On 11/09/16 at 04:38pm, Laszlo Ersek wrote:
> On 11/09/16 15:47, Daniel P. Berrange wrote:
> > On Wed, Nov 09, 2016 at 01:20:51PM +0100, Andrew Jones wrote:
> >> On Wed, Nov 09, 2016 at 11:58:19AM +0000, Daniel P. Berrange wrote:
> >>> On Wed, Nov 09, 2016 at 12:48:09PM +0100, Andrew Jones wrote:
> >>>> On Wed, Nov 09, 2016 at 11:37:35AM +0000, Daniel P. Berrange wrote:
> >>>>> On Wed, Nov 09, 2016 at 12:26:17PM +0100, Laszlo Ersek wrote:
> >>>>>> On 11/09/16 11:40, Andrew Jones wrote:
> >>>>>>> On Wed, Nov 09, 2016 at 11:01:46AM +0800, Dave Young wrote:
> >>>>>>>> Hi,
> >>>>>>>>
> >>>>>>>> Latest linux kernel enabled kaslr to randomiz phys/virt memory
> >>>>>>>> addresses, we had some effort to support kexec/kdump so that crash
> >>>>>>>> utility can still works in case crashed kernel has kaslr enabled.
> >>>>>>>>
> >>>>>>>> But according to Dave Anderson virsh dump does not work, quoted 
> >>>>>>>> messages
> >>>>>>>> from Dave below:
> >>>>>>>>
> >>>>>>>> """
> >>>>>>>> with virsh dump, there's no way of even knowing that KASLR
> >>>>>>>> has randomized the kernel __START_KERNEL_map region, because there 
> >>>>>>>> is no
> >>>>>>>> virtual address information -- e.g., like "SYMBOL(_stext)" in the 
> >>>>>>>> kdump
> >>>>>>>> vmcoreinfo data to compare against the vmlinux file symbol value.
> >>>>>>>> Unless virsh dump can export some basic virtual memory data, which
> >>>>>>>> they say it can't, I don't see how KASLR can ever be supported.
> >>>>>>>> """
> >>>>>>>>
> >>>>>>>> I assume virsh dump is using qemu guest memory dump facility so it
> >>>>>>>> should be first addressed in qemu.
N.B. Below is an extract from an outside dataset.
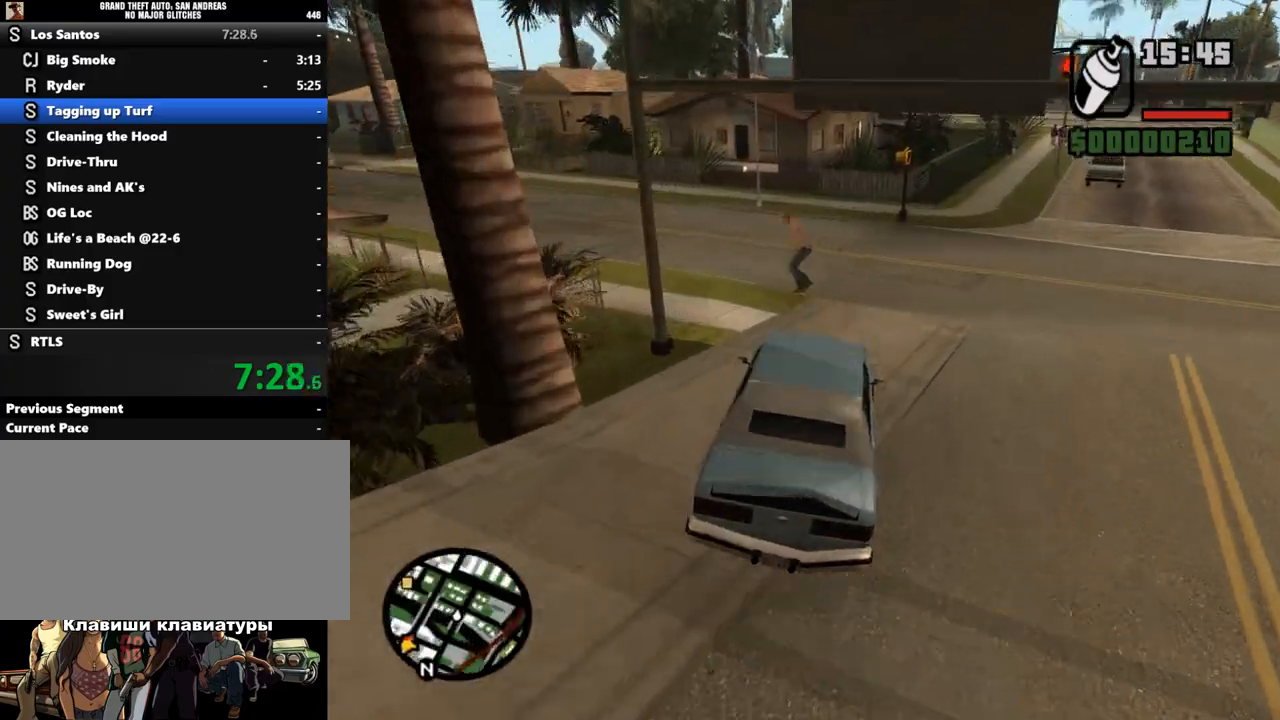
{"keys": ["a", "w"], "mouse": [], "events": [[100, "w", "down"]]}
Thus post this query to qemu devel
> >>>>>>>> list. If this is not correct please let me know.
> >>>>>>>>
> >>>>>>>> Could you qemu dump people make it work? Or we can not support virt 
> >>>>>>>> dump
> >>>>>>>> as long as KASLR being enabled. Latest Fedora kernel has enabled it 
> >>>>>>>> in x86_64.
> >>>>>>>>
> >>>>>>>
> >>>>>>> When the -kernel command line option is used, then it may be possible
> >>>>>>> to extract some information that could be used to supplement the 
> >>>>>>> memory
> >>>>>>> dump that dump-guest-memory provides. However, that would be a 
> >>>>>>> specific
> >>>>>>> use. In general, QEMU knows nothing about the guest kernel. It doesn't
> >>>>>>> know where it is in the disk image, and it doesn't even know if it's
> >>>>>>> Linux.
> >>>>>>>
> >>>>>>> Is there anything a guest userspace application could probe from e.g.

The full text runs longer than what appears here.